The remaining fixtures in the Nedbank Cup are part of the PSL’s plans to resume the domestic club programme that has been on hold for two months due to the Covid-19 coronavirus pandemic.
The organisers of the Ke Yona competition told City Press on Friday that the banking firm had been in constant discussions with the PSL regarding the outstanding matches of the lucrative knockout competition, which is at the semifinal stage.
The semifinalists this year are Mamelodi Sundowns, who will play against Bidvest Wits, while Baroka FC were drawn against Bloemfontein Celtic.
The date of the final is traditionally marked for a week after the conclusion of the league campaign each season.
“Yes, the Nedbank Cup will form part of the PSL’s plans, as it is one of the competitions that have not yet been concluded in the current season,” Tobie Badenhorst, Nedbank’s head of sponsorships and cause marketing, wrote in an email response to questions from City Press on the status of the knockout competition.
“Our wish is for all safety measures and precautions to be considered in light of the Covid-19 pandemic, and to put the safety of the players and fans at the forefront of anything we do.
“We would like to ensure that all of the relevant stakeholders have been consulted in order for us to make an informed decision collectively. We are in constant dialogue with the PSL, and we’ll wait for further guidance as far as the remaining Nedbank Cup fixtures are concerned.”
The PSL and Safa are locked in discussions to look at the possibilities around restarting the matches, with the ultimate goal of convincing government that the league will guarantee the safety and health of players.
City Press has learnt that a proposal should be ready for handing over to government this week.
Should government give football the all-clear to resume, there is the possibility of a Nedbank final without the fans, since mass gatherings remain prohibited under the current lockdown rules.
“The possibility of resuming the Nedbank Cup without spectators at the venues is a reality that we have to consider,” admitted Badenhorst.
He added that Nedbank would be guided by the PSL on the choice of venue for the remaining fixtures, including the final, which is traditionally the last fixture in the PSL calendar.
As for what the sponsors stand to lose without the fans at the cup matches, Badenhorst said: “We will not have the opportunity to engage with soccer fans through activities on the ground at the venues if the remaining fixtures are played behind closed doors.
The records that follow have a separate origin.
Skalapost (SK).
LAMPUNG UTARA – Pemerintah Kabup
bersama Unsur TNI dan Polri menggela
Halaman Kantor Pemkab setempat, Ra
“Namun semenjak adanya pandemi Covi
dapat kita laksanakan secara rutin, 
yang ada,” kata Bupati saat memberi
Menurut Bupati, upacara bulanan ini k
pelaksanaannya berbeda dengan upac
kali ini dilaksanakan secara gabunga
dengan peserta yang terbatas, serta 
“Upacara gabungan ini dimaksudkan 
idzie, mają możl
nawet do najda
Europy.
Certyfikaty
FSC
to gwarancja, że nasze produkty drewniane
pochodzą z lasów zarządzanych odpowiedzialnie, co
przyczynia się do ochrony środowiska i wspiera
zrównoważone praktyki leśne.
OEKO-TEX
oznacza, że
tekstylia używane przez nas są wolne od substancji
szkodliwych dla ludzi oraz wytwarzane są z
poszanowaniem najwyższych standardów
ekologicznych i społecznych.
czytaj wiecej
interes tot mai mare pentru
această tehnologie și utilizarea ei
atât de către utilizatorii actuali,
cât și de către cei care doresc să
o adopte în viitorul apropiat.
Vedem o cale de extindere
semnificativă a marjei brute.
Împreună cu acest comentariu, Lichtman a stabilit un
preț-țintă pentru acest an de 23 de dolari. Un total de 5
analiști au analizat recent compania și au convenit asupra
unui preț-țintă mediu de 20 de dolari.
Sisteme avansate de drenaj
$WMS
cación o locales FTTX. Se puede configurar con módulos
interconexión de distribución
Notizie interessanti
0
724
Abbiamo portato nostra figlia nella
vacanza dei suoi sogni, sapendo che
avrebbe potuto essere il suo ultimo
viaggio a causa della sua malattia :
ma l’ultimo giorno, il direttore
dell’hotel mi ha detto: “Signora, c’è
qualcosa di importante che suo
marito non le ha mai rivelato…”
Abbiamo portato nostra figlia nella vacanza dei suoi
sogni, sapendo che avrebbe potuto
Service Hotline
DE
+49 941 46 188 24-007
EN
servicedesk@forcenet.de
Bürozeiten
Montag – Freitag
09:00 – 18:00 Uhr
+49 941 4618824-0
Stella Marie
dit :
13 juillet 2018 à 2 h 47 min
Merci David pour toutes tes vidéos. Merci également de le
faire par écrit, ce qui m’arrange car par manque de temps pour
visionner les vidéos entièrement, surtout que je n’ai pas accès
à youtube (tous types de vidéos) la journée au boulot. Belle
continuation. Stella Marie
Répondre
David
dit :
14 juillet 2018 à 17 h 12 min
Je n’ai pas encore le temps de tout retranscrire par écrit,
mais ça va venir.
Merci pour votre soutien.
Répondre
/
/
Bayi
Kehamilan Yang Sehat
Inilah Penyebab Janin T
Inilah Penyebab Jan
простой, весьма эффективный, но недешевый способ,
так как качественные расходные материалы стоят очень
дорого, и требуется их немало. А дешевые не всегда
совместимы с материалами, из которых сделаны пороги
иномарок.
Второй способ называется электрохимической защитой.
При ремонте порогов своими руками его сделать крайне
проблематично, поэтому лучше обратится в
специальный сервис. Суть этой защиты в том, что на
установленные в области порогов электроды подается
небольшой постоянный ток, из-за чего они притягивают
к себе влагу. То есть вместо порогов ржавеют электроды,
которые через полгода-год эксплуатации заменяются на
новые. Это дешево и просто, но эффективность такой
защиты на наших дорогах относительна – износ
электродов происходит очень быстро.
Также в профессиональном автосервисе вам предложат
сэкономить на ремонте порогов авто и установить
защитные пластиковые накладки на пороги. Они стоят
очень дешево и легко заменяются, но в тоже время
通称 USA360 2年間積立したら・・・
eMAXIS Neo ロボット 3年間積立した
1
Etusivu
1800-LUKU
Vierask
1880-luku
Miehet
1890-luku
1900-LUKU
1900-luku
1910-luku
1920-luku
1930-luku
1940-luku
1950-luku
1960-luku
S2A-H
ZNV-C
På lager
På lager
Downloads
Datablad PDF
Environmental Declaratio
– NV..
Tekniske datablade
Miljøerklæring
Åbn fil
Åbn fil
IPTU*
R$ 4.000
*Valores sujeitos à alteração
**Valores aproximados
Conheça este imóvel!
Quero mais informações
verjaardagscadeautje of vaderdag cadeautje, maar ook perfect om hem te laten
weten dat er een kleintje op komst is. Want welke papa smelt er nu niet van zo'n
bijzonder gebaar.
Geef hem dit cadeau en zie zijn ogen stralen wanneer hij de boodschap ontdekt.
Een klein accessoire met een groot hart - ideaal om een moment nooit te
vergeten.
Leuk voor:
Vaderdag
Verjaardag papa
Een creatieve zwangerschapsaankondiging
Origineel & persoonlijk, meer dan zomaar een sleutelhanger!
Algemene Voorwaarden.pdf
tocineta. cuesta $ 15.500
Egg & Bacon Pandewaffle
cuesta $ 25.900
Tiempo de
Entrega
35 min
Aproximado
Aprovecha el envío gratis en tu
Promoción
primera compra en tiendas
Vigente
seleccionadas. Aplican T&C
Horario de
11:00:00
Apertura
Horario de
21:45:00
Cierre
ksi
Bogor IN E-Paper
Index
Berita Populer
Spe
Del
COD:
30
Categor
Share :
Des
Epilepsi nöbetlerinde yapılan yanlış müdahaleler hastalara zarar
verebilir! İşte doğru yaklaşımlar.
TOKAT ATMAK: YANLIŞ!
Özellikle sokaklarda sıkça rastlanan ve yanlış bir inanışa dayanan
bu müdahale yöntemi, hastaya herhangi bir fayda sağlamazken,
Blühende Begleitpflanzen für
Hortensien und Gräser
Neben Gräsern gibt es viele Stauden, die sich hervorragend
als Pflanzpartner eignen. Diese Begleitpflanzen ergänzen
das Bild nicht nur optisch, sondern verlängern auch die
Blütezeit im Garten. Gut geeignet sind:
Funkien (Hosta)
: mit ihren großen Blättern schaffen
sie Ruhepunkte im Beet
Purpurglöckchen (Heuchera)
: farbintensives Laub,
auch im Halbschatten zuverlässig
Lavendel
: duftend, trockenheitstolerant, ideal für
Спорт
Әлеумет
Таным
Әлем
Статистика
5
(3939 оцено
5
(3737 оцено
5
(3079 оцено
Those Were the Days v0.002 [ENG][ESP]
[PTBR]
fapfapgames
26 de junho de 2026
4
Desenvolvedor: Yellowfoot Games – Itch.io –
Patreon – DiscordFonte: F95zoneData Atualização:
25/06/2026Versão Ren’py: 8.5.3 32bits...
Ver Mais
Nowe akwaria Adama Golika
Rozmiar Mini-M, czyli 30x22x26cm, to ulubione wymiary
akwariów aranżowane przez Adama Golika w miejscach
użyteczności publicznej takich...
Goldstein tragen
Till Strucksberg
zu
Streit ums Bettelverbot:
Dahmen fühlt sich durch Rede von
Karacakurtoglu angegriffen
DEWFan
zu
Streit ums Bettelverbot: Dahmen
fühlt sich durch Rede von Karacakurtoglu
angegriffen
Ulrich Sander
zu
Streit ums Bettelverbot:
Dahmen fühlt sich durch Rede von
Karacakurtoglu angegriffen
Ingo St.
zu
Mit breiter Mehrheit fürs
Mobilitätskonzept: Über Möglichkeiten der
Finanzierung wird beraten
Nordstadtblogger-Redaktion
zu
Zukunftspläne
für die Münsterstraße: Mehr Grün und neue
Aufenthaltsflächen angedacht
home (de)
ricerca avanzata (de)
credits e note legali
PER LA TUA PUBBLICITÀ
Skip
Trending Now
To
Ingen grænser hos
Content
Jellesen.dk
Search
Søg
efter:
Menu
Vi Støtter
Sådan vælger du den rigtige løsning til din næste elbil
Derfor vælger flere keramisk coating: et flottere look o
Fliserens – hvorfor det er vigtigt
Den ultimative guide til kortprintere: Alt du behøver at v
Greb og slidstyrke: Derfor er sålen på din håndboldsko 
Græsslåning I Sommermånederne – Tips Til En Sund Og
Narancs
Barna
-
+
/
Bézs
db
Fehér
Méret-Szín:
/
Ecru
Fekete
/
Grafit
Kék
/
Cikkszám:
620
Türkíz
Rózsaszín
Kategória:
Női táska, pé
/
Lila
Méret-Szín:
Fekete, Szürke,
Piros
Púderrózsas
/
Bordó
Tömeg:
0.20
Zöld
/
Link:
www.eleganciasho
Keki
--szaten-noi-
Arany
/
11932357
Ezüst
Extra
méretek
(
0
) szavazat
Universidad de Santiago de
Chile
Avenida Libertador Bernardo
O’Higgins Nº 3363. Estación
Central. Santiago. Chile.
The safety of all individuals involved in various spheres of the game is of utmost importance in any approach that is taken.”
Should the Ke Yona be concluded, Badenhorst explained, they would be guided by the PSL in terms of the selection criteria and the awarding of the player of the tournament and most promising player of the tournament awards.
However, he refused to comment on whether the Covid-19 economic fallout would have any effect on Nedbank’s current contract with the PSL, especially since the bank is one of the main contributors to the league’s income from sponsorship.
“We have an existing contract with the PSL, which we are honouring,” he said.
The bank’s annual contribution of R80 million accounts for a big chunk of the PSL’s sponsorship income, as recorded in the league’s latest financial statement.
Nedbank Cup winners pocket a R7 million first-prize purse with an automatic qualification to the CAF Confederation Cup. GladAfrica Championship side TS Galaxy are the Ke Yona reigning champions.
Meanwhile, a task team comprising representatives from the PSL and Safa is expected to give feedback to the joint liaison committee this week.